Saved entries

- Opening Delimiter -

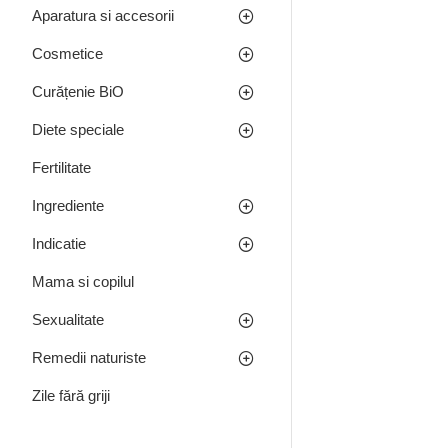
Aparatura si accesorii
Cosmetice
Curățenie BiO
Diete speciale
Fertilitate
Ingrediente
Indicatie
Mama si copilul
Sexualitate
Remedii naturiste
Zile fără griji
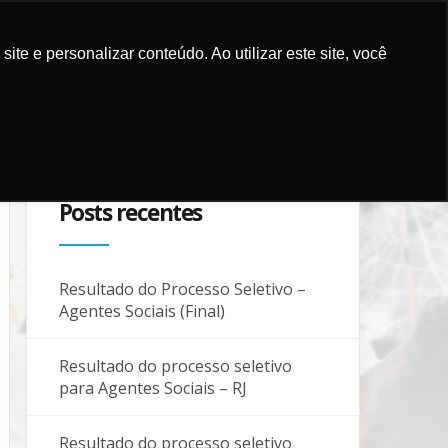
e e personalizar conteúdo. Ao utilizar este site, você
ES E MÍDIA
COMO APOIAR
PARCEIROS
BLOG
CONTATO
Posts recentes
Resultado do Processo Seletivo –
Agentes Sociais (Final)
Resultado do processo seletivo
para Agentes Sociais – RJ
Resultado do processo seletivo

- Closing Delimiter -

## Directive
Whenever the word "Agentes" shows up in a line of the entries, copy that line.

## Solution to the problem
Agentes Sociais (Final)
para Agentes Sociais – RJ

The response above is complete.